[Photograph by Carsten Tolkmit under Creative Commons]
Some time ago, a friend called up excitedly. He had succeeded in raising Series A investment. Raising capital had been a long grind, and the money would now allow him and his co-founders to pursue their growth plans aggressively. "Let’s meet - there are so many decisions to make. I want your advice on a couple of things," he said.
"Of course. More than what to do, I can certainly share from my experience what not to do," I said.
My friend and I never met up to have that conversation.
I was a little puzzled for a while. I tried to put myself in his position. When our company got funded, it was a heady experience. With capital in hand, several possibilities had opened up suddenly. We could pursue our plans without constraints now, put many ideas to test.
Would I have wanted to talk to anyone about what I shouldn't be doing then? Of course, I wouldn't! In retrospect, it didn't seem too odd that we didn't meet.
Entrepreneurs are driven by self-beliefs, and they are essentially optimistic. In that frame of mind, it is difficult to apply one's mind to what shouldn't be done. That seems to be a cautious, defensive approach - quite the opposite of how entrepreneurial minds are configured.
And yet, several successful entrepreneurs I have met are fairly conservative in their approach. They worry as much about what could go wrong and what not to do, as what should be pursued vigorously.
But many others don't. I certainly didn't. My experiences have been shaped more from our entrepreneurial misses than our successes. And now, when I look back at my entrepreneurial journey in MindWorks Global (MWG) for the past eight years, I have learnt most from the choices we shouldn't have made.
Failure, flipped around, is nothing but an outcome of a decision or an action that you shouldn't have taken.
Failure, flipped around, is nothing but an outcome of a decision or an action that you shouldn't have taken.

Saved entries
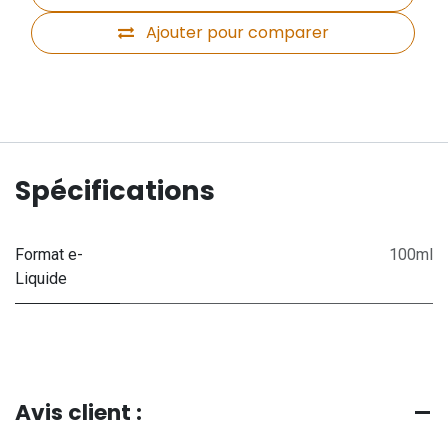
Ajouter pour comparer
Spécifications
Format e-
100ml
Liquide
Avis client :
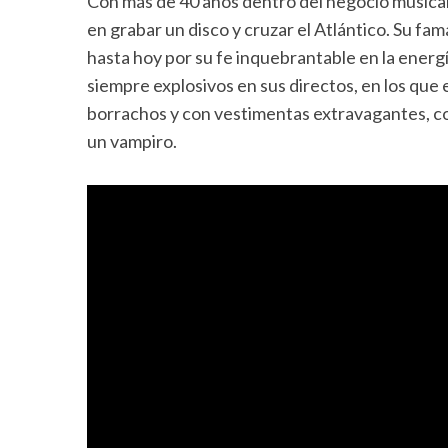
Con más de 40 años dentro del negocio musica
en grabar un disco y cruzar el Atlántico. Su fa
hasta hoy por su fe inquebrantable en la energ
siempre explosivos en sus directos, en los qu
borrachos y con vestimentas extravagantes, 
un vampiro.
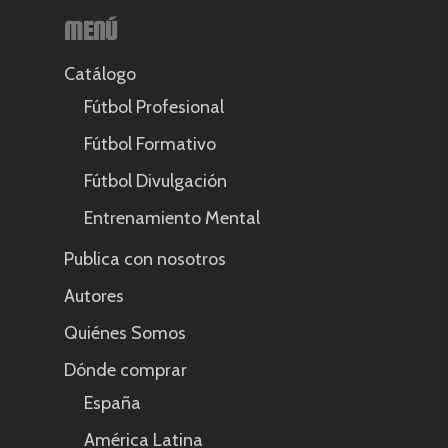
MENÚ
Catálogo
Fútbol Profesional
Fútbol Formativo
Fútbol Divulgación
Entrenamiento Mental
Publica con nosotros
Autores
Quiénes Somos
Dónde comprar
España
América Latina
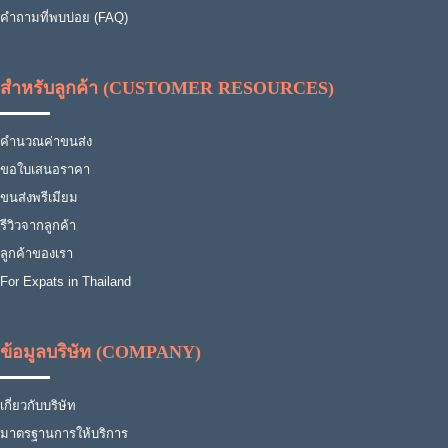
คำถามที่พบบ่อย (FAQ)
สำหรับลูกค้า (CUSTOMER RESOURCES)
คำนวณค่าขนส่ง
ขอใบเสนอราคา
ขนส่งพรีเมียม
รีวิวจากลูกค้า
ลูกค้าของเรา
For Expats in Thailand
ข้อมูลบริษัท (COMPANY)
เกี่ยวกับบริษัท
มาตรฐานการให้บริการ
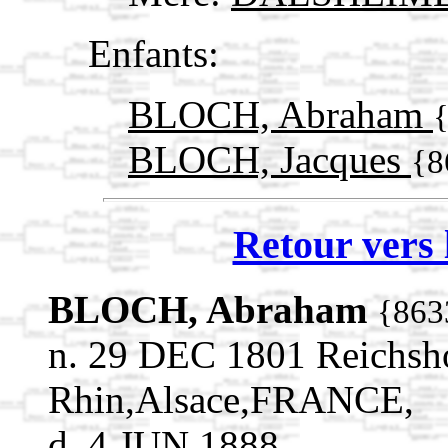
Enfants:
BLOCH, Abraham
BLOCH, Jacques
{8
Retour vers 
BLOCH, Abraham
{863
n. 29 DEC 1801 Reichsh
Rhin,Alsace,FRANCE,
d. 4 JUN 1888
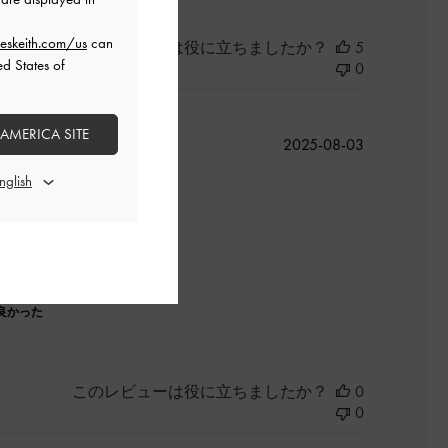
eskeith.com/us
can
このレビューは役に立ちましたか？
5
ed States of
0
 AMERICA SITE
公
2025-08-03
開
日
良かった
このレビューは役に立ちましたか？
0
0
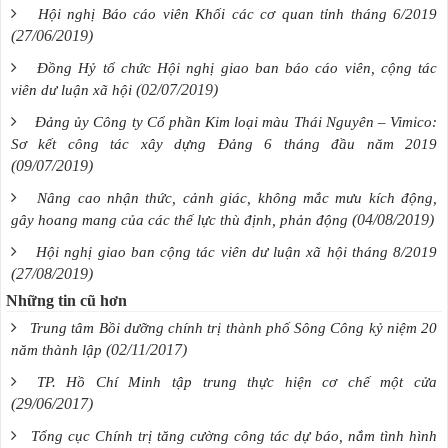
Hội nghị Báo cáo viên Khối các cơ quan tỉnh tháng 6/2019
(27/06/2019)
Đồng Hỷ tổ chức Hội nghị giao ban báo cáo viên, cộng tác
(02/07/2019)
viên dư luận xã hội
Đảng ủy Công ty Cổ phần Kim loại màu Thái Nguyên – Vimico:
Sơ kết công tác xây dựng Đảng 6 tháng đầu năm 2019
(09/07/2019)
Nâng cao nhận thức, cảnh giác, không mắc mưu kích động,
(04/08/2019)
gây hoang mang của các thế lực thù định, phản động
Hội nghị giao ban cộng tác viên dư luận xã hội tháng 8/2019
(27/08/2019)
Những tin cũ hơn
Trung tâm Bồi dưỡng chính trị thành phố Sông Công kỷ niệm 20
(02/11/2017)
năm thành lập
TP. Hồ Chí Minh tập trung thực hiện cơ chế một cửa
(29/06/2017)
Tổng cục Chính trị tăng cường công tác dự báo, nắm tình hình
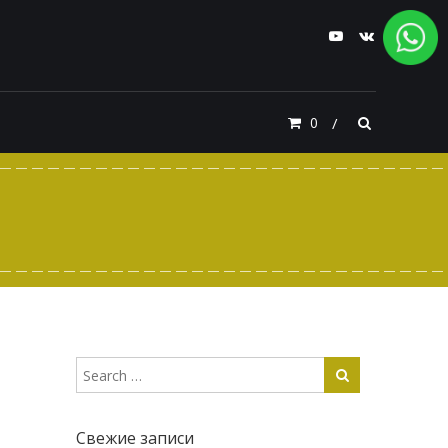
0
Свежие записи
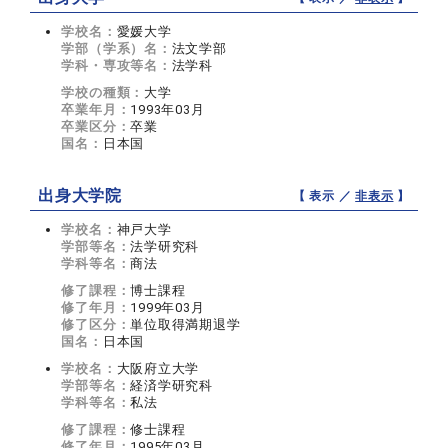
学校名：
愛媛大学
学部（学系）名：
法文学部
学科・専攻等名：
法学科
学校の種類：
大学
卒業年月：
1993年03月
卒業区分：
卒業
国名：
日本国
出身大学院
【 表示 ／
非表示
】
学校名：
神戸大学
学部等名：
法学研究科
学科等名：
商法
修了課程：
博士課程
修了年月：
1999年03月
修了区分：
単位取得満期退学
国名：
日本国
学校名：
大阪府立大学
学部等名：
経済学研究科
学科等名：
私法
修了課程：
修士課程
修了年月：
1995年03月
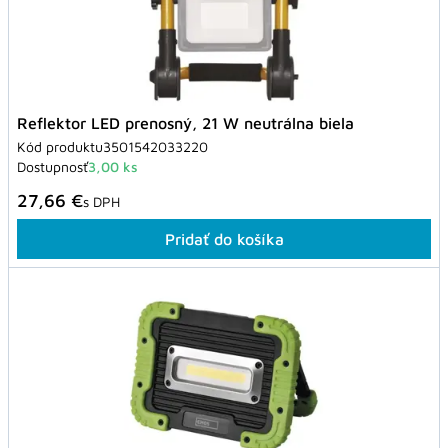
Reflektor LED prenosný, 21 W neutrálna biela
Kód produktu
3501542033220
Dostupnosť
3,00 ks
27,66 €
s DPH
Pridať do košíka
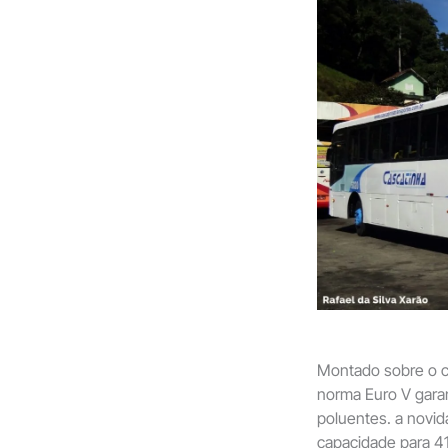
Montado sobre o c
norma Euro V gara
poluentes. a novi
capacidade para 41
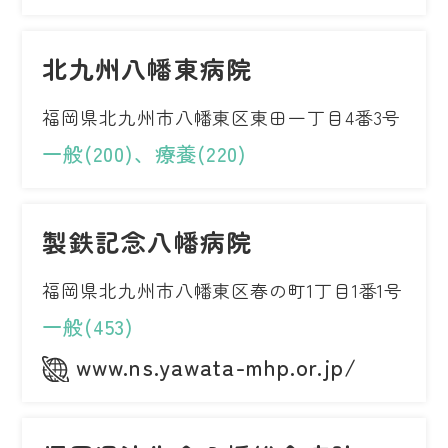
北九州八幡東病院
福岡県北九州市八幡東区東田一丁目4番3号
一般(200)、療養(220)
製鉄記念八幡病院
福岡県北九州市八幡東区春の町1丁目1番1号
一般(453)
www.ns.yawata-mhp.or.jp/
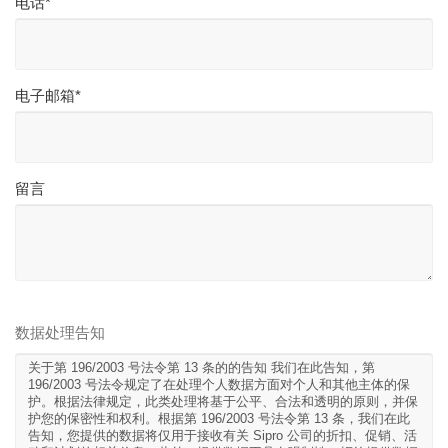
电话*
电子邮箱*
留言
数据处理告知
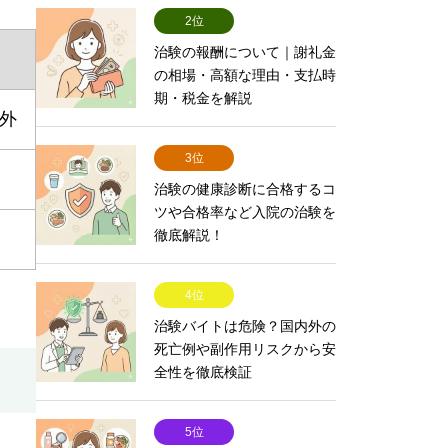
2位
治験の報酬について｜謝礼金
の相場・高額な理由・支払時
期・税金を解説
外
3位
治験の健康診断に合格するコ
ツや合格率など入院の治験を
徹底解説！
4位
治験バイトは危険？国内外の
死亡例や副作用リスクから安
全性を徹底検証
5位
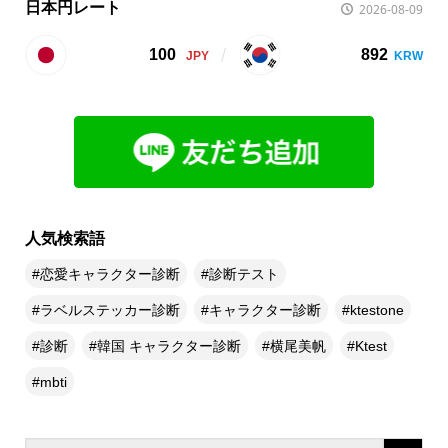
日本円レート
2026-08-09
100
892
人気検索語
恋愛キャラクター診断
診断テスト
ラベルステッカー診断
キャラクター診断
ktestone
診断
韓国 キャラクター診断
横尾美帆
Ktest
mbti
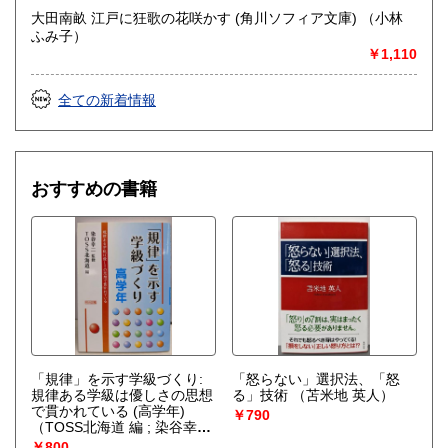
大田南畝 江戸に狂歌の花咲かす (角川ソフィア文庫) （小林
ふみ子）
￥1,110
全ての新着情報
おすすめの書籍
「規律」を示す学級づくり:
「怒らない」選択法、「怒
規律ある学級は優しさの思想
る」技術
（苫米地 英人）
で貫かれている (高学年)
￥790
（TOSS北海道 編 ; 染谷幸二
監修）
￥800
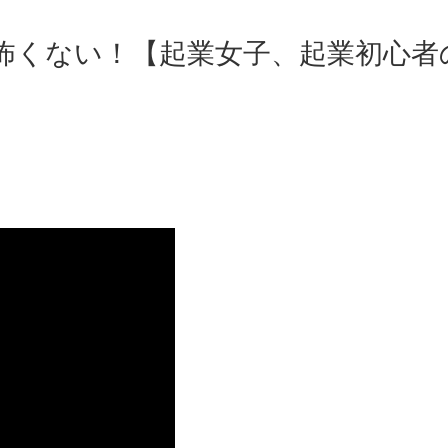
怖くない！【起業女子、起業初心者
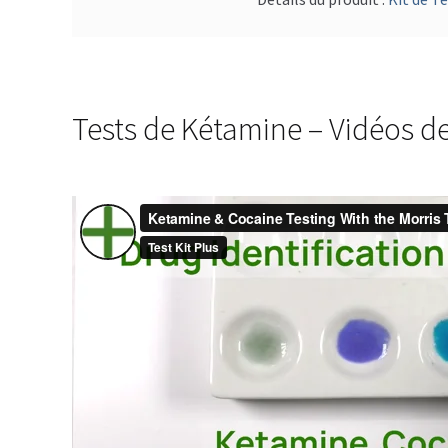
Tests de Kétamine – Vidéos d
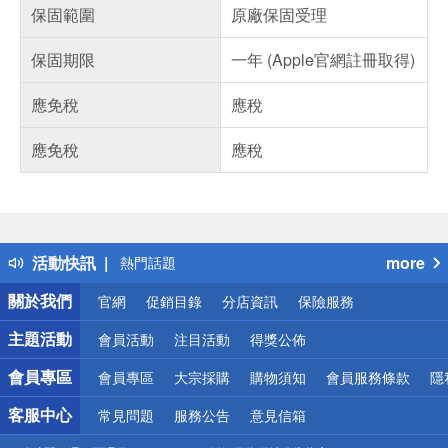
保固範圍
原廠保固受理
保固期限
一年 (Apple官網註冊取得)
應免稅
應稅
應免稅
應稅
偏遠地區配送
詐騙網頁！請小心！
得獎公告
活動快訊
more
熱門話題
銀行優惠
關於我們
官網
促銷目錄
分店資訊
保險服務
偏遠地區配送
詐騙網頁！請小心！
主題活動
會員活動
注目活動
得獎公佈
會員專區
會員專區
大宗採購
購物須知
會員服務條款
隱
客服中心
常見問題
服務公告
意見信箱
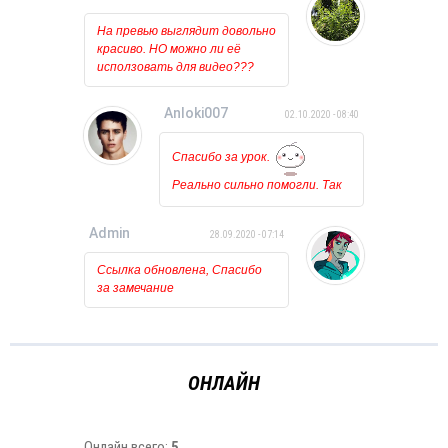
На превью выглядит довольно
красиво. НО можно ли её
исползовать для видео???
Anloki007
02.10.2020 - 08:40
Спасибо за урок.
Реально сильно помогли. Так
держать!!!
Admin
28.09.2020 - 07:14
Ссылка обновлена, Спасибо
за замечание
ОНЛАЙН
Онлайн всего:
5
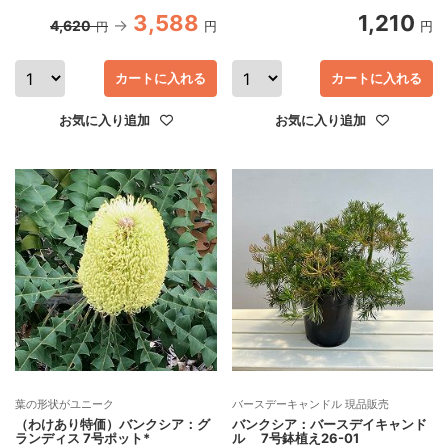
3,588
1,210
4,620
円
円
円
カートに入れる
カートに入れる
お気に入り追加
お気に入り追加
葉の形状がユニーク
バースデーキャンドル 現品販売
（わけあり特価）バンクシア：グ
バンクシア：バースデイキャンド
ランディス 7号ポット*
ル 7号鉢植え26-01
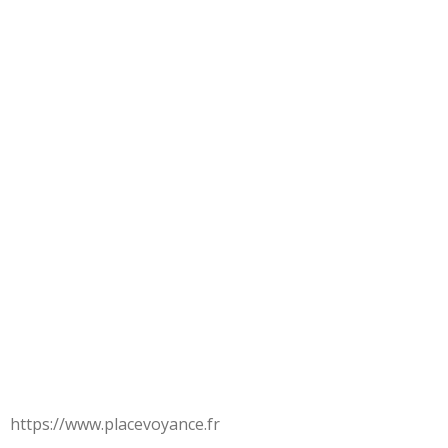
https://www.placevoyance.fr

• **About this exercise**
Answer these questions from the essay on entrepreneurial missteps:
1. What round of investment had the friend managed to raise?
2. What company does the author look back on?
3. Over how many years does that look back extend?

• **Response below**
1. Series A investment
2. MindWorks Global (MWG)
3. Eight years